*** Textauszug

§§ 12b S. 1, 56 Abs. 2 S. 1, 33 Abs. 3 RVG; § 65d SGG

Leitsatz

Die Pflicht zur Übermittlung von Schriftsätzen an das Sozialgericht als elektronisches Dokument gilt auch für den Bezirksrevisor als Vertreter der Landeskasse, der gegen die Festsetzung der PKH-Anwaltsvergütung Beschwerde einlegt.

LSG Essen, Beschl. v. 12.5.2023 – L 19 AS 1476/22 B

I. Sachverhalt

Das LSG Essen hatte den Klägern in einem sozialgerichtlichen Verfahren Prozesskostenhilfe (PKH) unter Beiordnung ihres Prozessbevollmächtigten, Rechtsanwalt X, bewilligt. Nach Beendigung des Verfahrens hat Rechtsanwalt X beantragt, seine Vergütung aus der Staatskasse auf 969,79 EUR festzusetzen. Die Urkundsbeamtin der Geschäftsstelle (UdG) hat dem Antrag nur i.H.v. 603,79 EUR entsprochen. Gegen die Absetzung des Differenzbetrages hat Rechtsanwalt X Erinnerung eingelegt. Das SG Gelsenkirchen hat der Erinnerung durch Beschl. v. 26.8.2022 ganz überwiegend abgeholfen und die dem Rechtsanwalt X aus der Staatskasse zustehenden Gebühren und Auslagen auf 960,69 EUR festgesetzt. Dieser Beschluss wurde der Staatskasse, vertreten durch den Bezirksrevisor, am 30.8.2022 zugestellt. Mit Schreiben vom 6.9.2022, per Telefax beim SG Gelsenkirchen am 7.9.2022 eingegangen, hat der Bezirksrevisor gegen den Beschl. des SG v. 26.8.2022 Beschwerde mit dem Ziel eingelegt, die dem Rechtsanwalt X aus der Staatskasse zu zahlende Vergütung nur auf 270,59 EUR festzusetzen.

******
*** Vorliegende Daten

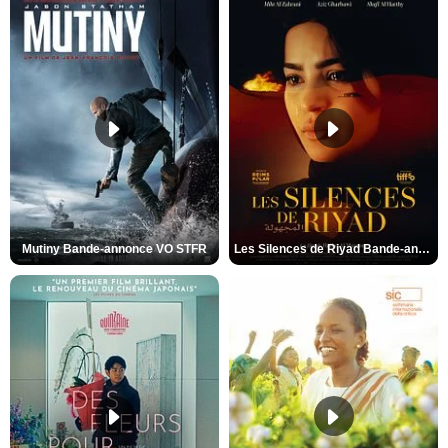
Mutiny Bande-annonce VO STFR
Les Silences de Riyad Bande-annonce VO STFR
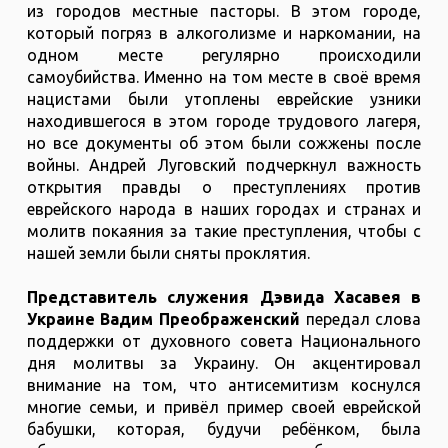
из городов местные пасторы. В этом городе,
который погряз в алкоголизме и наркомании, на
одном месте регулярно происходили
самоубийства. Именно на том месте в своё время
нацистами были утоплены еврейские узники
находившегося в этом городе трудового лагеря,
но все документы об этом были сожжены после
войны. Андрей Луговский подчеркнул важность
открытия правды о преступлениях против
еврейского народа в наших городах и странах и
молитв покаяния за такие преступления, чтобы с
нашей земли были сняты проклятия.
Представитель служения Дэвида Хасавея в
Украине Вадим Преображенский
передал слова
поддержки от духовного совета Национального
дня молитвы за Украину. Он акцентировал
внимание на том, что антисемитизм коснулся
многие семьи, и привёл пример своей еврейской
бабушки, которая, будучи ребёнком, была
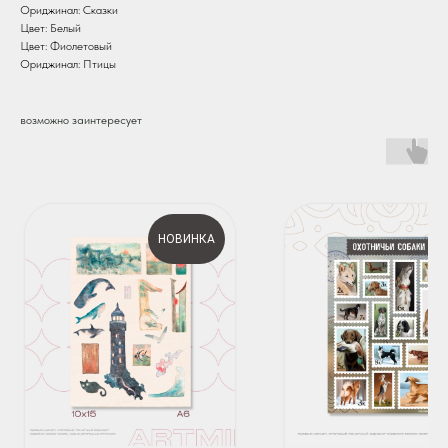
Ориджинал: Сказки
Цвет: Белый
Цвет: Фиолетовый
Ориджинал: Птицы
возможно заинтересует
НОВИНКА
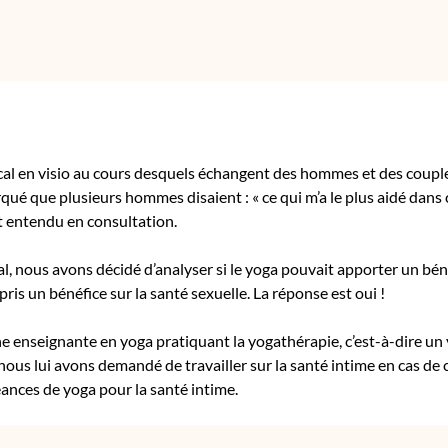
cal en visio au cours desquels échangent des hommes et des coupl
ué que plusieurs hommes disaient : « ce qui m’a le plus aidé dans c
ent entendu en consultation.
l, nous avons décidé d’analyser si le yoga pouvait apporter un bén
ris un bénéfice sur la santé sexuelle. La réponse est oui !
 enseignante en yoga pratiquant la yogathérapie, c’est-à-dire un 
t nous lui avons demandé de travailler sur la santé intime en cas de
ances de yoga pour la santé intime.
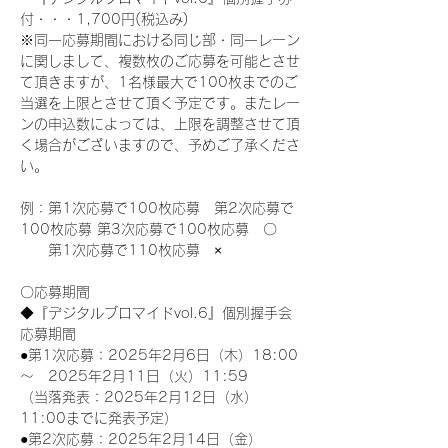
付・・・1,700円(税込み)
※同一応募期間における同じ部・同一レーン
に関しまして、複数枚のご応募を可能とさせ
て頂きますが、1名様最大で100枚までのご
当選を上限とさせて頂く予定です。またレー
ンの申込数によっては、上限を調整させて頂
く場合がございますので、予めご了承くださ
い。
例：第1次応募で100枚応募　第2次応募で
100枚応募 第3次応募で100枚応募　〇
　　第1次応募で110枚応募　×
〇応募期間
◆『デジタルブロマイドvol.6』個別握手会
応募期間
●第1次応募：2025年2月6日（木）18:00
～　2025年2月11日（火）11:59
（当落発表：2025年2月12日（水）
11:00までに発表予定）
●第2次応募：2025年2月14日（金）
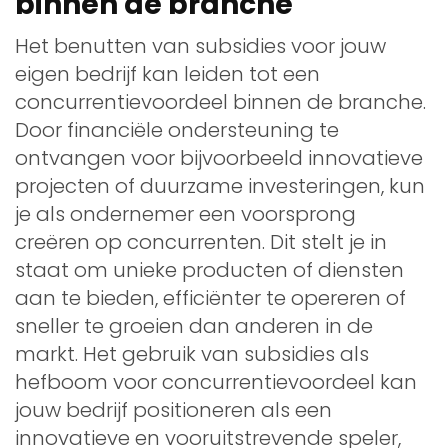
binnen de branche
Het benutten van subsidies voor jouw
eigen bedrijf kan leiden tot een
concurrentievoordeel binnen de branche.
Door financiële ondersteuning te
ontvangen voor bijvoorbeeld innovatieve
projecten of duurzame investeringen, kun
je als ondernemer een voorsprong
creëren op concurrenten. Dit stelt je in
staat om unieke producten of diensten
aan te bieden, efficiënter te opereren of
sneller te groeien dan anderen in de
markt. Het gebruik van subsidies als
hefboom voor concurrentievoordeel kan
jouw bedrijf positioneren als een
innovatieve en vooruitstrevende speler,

******

Arbeitsauftrag 1: Prüfen Sie, ob die folgenden Aussagen mit dem Text zur PKH-Anwaltsvergütung übereinstimmen, und antworten Sie jeweils mit Ja oder Nein, gestützt auf den maßgeblichen Wortlaut: (a) Die Urkundsbeamtin setzte die Vergütung auf 603,79 EUR fest. (b) Der Beschluss des SG wurde der Staatskasse am 26.8.2022 zugestellt. (c) Die Beschwerde des Bezirksrevisors ging per Telefax beim SG Gelsenkirchen ein.
Arbeitsauftrag 2: Greifen Sie den Text zur PKH-Anwaltsvergütung auf und setzen Sie ihn im Anschluss an seinen letzten Satz fort.
Die Daten haben mit dem Text zur PKH-Anwaltsvergütung nichts zu tun.

Lösung 1:
(a) Ja: „Die Urkundsbeamtin der Geschäftsstelle (UdG) hat dem Antrag nur i.H.v. 603,79 EUR entsprochen.“
(b) Nein: „Dieser Beschluss wurde der Staatskasse, vertreten durch den Bezirksrevisor, am 30.8.2022 zugestellt.“
(c) Ja: „per Telefax beim SG Gelsenkirchen am 7.9.2022 eingegangen“

Lösung 2:
Das für die Entscheidung über diese Beschwerde zuständige LSG Essen hat den Bezirksrevisor mit Vergütung vom 13.4.2023 darauf hingewiesen, seine Beschwerde sei unzulässig, da sie nicht als elektronisches Dokument übermittelt worden sei. Der Bezirksrevisor hat von der ihm eingeräumten Möglichkeit, hierzu Stellung zu nehmen, keinen Gebrauch gemacht.

Das LSG Essen hat die Beschwerde des Bezirksrevisors als unzulässig verworfen.

II. Zulässigkeit der Beschwerde

1. Beschwerdeführer

Das LSG Essen hat zunächst darauf hingewiesen, dass nach den maßgeblichen landesrechtlichen Vorschriften im Verfahren auf Festsetzung der PKH-Anwaltsvergütung das Land Nordrhein-Westfalen als "Staatskasse" anzusehen ist, das vom Bezirksrevisor vertreten werde. Dieser sei organisatorisch dem Land Nordrhein-Westfalen zugeordnet und trete für dieses Land als Handelnder auf. Beschwerdeführer sei jedoch gleichwohl das Land Nordrhein-Westfalen als juristische Person des öffentlichen Rechts.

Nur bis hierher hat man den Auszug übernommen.